[Hac-announce] Book Discussion: The Swerve

Dan Blinn danblinn at gmail.com
Wed Oct 30 13:42:51 EDT 2013


The Book Group will meet at USNH on Saturday, December 14 at 2:00 pm to
discuss The Swerve: How the World Became
Modern<http://www.amazon.com/The-Swerve-World-Became-Modern/dp/0393343405>by
Stephen Greenblatt.

One of the world's most celebrated scholars, Stephen Greenblatt has crafted
both an innovative work of history and a thrilling story of discovery, in
which one manuscript, plucked from a thousand years of neglect, changed the
course of human thought and made possible the world as we know it.

Nearly six hundred years ago, a short, genial, cannily alert man in his
late thirties took a very old manuscript off a library shelf, saw with
excitement what he had discovered, and ordered that it be copied.
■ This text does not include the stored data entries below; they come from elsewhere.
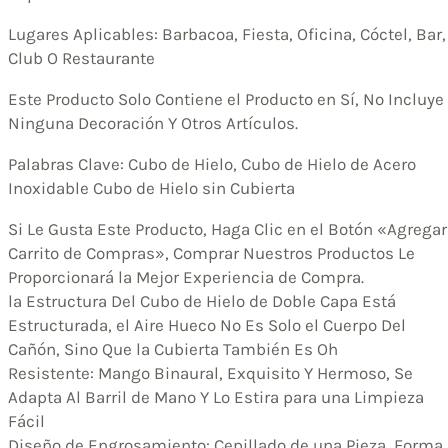
Lugares Aplicables: Barbacoa, Fiesta, Oficina, Cóctel, Bar,
Club O Restaurante
Este Producto Solo Contiene el Producto en Sí, No Incluye
Ninguna Decoración Y Otros Artículos.
Palabras Clave: Cubo de Hielo, Cubo de Hielo de Acero
Inoxidable Cubo de Hielo sin Cubierta
Si Le Gusta Este Producto, Haga Clic en el Botón «Agregar
Carrito de Compras», Comprar Nuestros Productos Le
Proporcionará la Mejor Experiencia de Compra.
la Estructura Del Cubo de Hielo de Doble Capa Está
Estructurada, el Aire Hueco No Es Solo el Cuerpo Del
Cañón, Sino Que la Cubierta También Es Oh
Resistente: Mango Binaural, Exquisito Y Hermoso, Se
Adapta Al Barril de Mano Y Lo Estira para una Limpieza
Fácil
Diseño de Engrosamiento: Cepillado de una Pieza, Forma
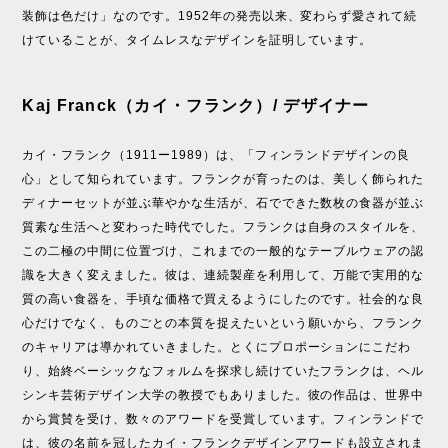
装飾は色だけ」なのです。1952年の発売以来、変わらず愛されて続
けていることが、タイムレスなデザインを証明しています。
Kaj Franck（カイ・フランク）/ デザイナー
カイ・フランク（1911ー1989）は、「フィンランドデザインの良
心」として知られています。フランクが育ったのは、美しく飾られた
ディナーセットが並ぶ華やかな生活が、石でできた数枚の食器が並ぶ
質素な生活へと変わった時代でした。フランクは自身のスタイルを、
この二極の中間に位置づけ、これまでの一般的なテーブルウェアの認
識を大きく変えました。彼は、連続製産を利用して、万能で実用的な
質の高い食器を、手頃な価格で買えるようにしたのです。社会的な良
心だけでなく、ものごとの本質を捉えたいという願いから、フランク
のキャリアは導かれていきました。とくにプロポーションにこだわ
り、始終ベーシックなフォルムを探求し続けていたフランクは、ヘル
シンキ芸術デザイン大学の教授でもありました。彼の作品は、世界中
から賞賛を受け、数々のアワードを受賞しています。フィンランドで
は、彼の名前を冠したカイ・フランクデザインアワードも設立されま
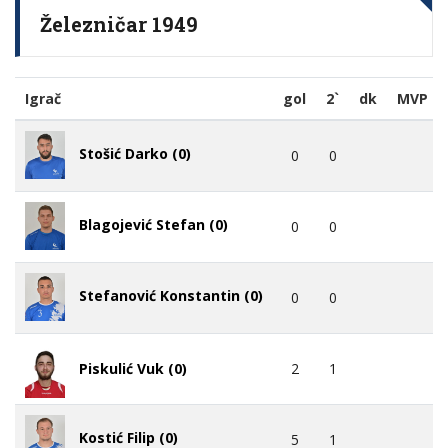
Železničar 1949
Igrač
gol
2`
dk
MVP
Stošić Darko (0)
0
0
Blagojević Stefan (0)
0
0
Stefanović Konstantin (0)
0
0
2
1
Piskulić Vuk (0)
Kostić Filip (0)
5
1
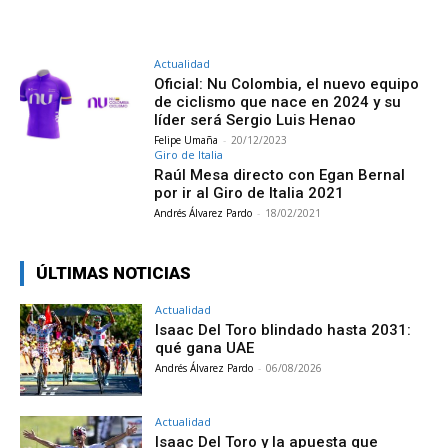
Actualidad
Oficial: Nu Colombia, el nuevo equipo
de ciclismo que nace en 2024 y su
líder será Sergio Luis Henao
Felipe Umaña
-
20/12/2023
Giro de Italia
Raúl Mesa directo con Egan Bernal
por ir al Giro de Italia 2021
Andrés Álvarez Pardo
-
18/02/2021
ÚLTIMAS NOTICIAS
Actualidad
Isaac Del Toro blindado hasta 2031:
qué gana UAE
Andrés Álvarez Pardo
-
06/08/2026
Actualidad
Isaac Del Toro y la apuesta que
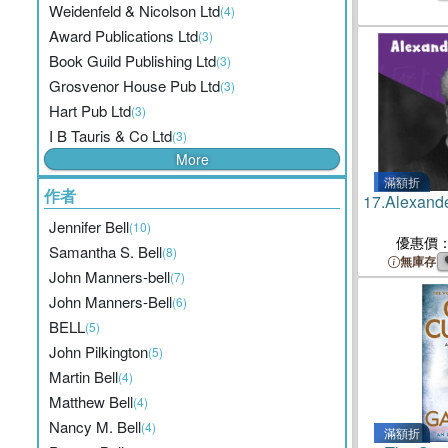
Weidenfeld & Nicolson Ltd
(4)
Award Publications Ltd
(3)
Book Guild Publishing Ltd
(3)
Grosvenor House Pub Ltd
(3)
Hart Pub Ltd
(3)
I B Tauris & Co Ltd
(3)
More
滿額折
作者
17.
Alexand
Jennifer Bell
(10)
優惠價
Samantha S. Bell
(8)
無庫存
John Manners-bell
(7)
John Manners-Bell
(6)
BELL
(5)
John Pilkington
(5)
Martin Bell
(4)
Matthew Bell
(4)
Nancy M. Bell
(4)
滿額折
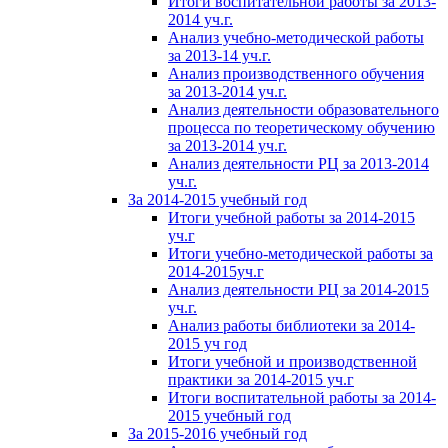
Итоги воспитательной работы за 2013-
2014 уч.г.
Анализ учебно-методической работы
за 2013-14 уч.г.
Анализ производственного обучения
за 2013-2014 уч.г.
Анализ деятельности образовательного
процесса по теоретическому обучению
за 2013-2014 уч.г.
Анализ деятельности РЦ за 2013-2014
уч.г.
За 2014-2015 учебный год
Итоги учебной работы за 2014-2015
уч.г
Итоги учебно-методической работы за
2014-2015уч.г
Анализ деятельности РЦ за 2014-2015
уч.г.
Анализ работы библиотеки за 2014-
2015 уч год
Итоги учебной и производственной
практики за 2014-2015 уч.г
Итоги воспитательной работы за 2014-
2015 учебный год
За 2015-2016 учебный год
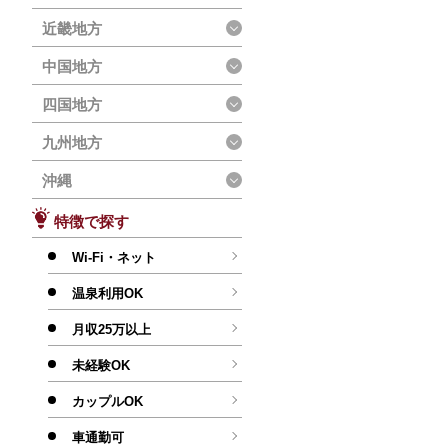
近畿地方
中国地方
四国地方
九州地方
沖縄
特徴で探す
Wi-Fi・ネット
温泉利用OK
月収25万以上
未経験OK
カップルOK
車通勤可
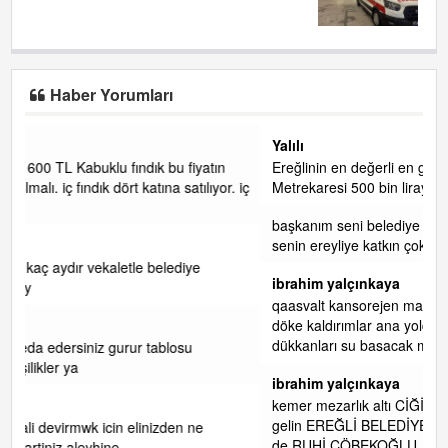
Haber Yorumları
Yalılı
ın
Ereğlinin en değerli en gözde yeri yalı caddesi ve çevresidir.
or. iç
Metrekaresi 500 bin liraya alamazsın.
başkanım seni belediye başkanlığında da görmek isteriz
senin ereyliye katkın çok oldu daha da olacaktır
ibrahim yalçınkaya
qaasvalt kansorejen madde mahalle aralarında asvalt döke
döke kaldırımlar ana yoldan aşağıda kaldı bi yağmurda
dükkanları su basacak ma
... DEVAMI
ibrahim yalçınkaya
kemer mezarlık altı CİĞİRLİK deniz kenarına giden yola
gelin EREĞLİ BELEDİYESİ o boruları zamanında tüm ereğli
de RUHİ CÖBEKOĞLU
... DEVAMI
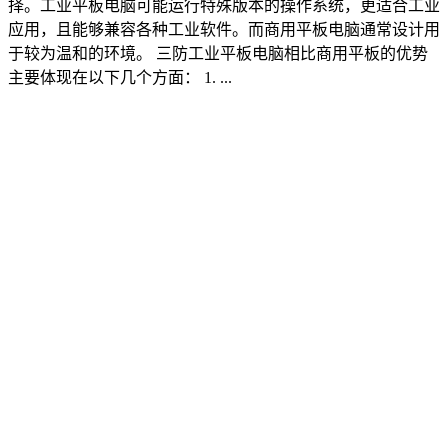
择。工业平板电脑可能运行特殊版本的操作系统，更适合工业
应用，且能够兼容各种工业软件。而商用平板电脑通常设计用
于较为温和的环境。 三防工业平板电脑相比商用平板的优势
主要体现在以下几个方面： 1. ...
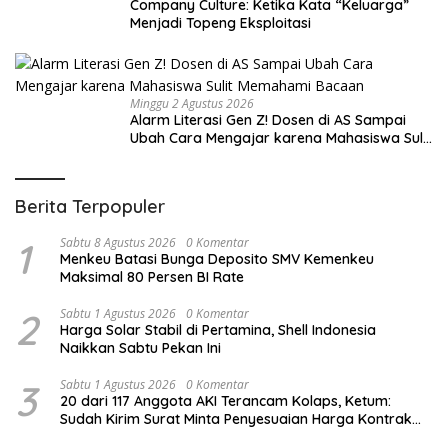
Company Culture: Ketika Kata “Keluarga”
Menjadi Topeng Eksploitasi
Minggu 2 Agustus 2026
Alarm Literasi Gen Z! Dosen di AS Sampai
Ubah Cara Mengajar karena Mahasiswa Sulit
Memahami Bacaan
Berita Terpopuler
1
Sabtu 8 Agustus 2026
0 Komentar
Menkeu Batasi Bunga Deposito SMV Kemenkeu
Maksimal 80 Persen BI Rate
2
Sabtu 1 Agustus 2026
0 Komentar
Harga Solar Stabil di Pertamina, Shell Indonesia
Naikkan Sabtu Pekan Ini
3
Sabtu 1 Agustus 2026
0 Komentar
20 dari 117 Anggota AKI Terancam Kolaps, Ketum:
Sudah Kirim Surat Minta Penyesuaian Harga Kontrak
Konstruksi Belum Dijawab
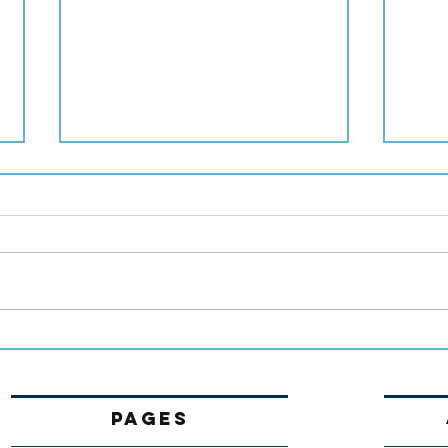
Spec
Portes ouvertes 18 avril 2026
PAGES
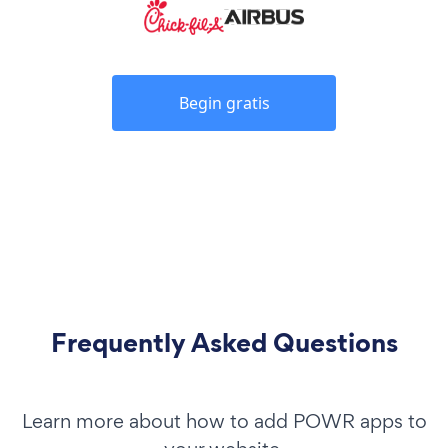
Begin gratis
Frequently Asked Questions
Learn more about how to add POWR apps to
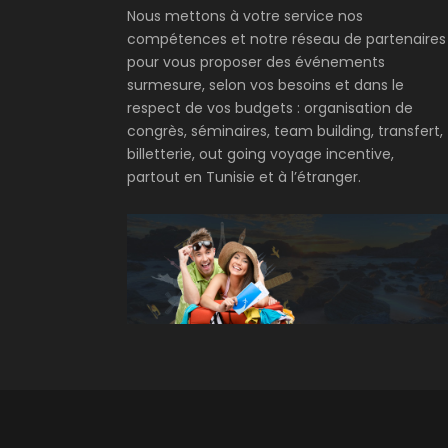
Nous mettons à votre service nos
compétences et notre réseau de partenaires
pour vous proposer des événements
surmesure, selon vos besoins et dans le
respect de vos budgets : organisation de
congrès, séminaires, team building, transfert,
billetterie, out going voyage incentive,
partout en Tunisie et à l’étranger.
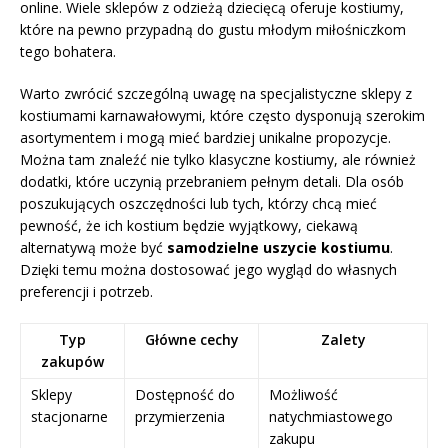
online. Wiele sklepów z odzieżą dziecięcą oferuje kostiumy,
które na pewno przypadną do gustu młodym miłośniczkom
tego bohatera.
Warto zwrócić szczególną uwagę na specjalistyczne sklepy z
kostiumami karnawałowymi, które często dysponują szerokim
asortymentem i mogą mieć bardziej unikalne propozycje.
Można tam znaleźć nie tylko klasyczne kostiumy, ale również
dodatki, które uczynią przebraniem pełnym detali. Dla osób
poszukujących oszczędności lub tych, którzy chcą mieć
pewność, że ich kostium będzie wyjątkowy, ciekawą
alternatywą może być
samodzielne uszycie kostiumu
.
Dzięki temu można dostosować jego wygląd do własnych
preferencji i potrzeb.
Typ
Główne cechy
Zalety
zakupów
Sklepy
Dostępność do
Możliwość
stacjonarne
przymierzenia
natychmiastowego
zakupu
That book
was the last surviving manuscript of an ancient Roman philosophical epic, *On
the Nature of Things <http://en.wikipedia.org/wiki/De_rerum_natura>*, by
Lucretius—a beautiful poem of the most dangerous ideas: that the universe
functioned without the aid of gods, that religious fear was damaging to
human life, and that matter was made up of very small particles in eternal
motion, colliding and swerving in new directions.

The copying and translation of this ancient book-the greatest discovery of
the greatest book-hunter of his age-fueled the Renaissance, inspiring
artists such as Botticelli and thinkers such as Giordano Bruno; shaped the
thought of Galileo and Freud, Darwin and Einstein; and had a revolutionary
influence on writers such as Montaigne and Shakespeare and even Thomas
Jefferson.

The book is widely available at public libraries and at on-line and retail
bookstores.  Refreshments will be served.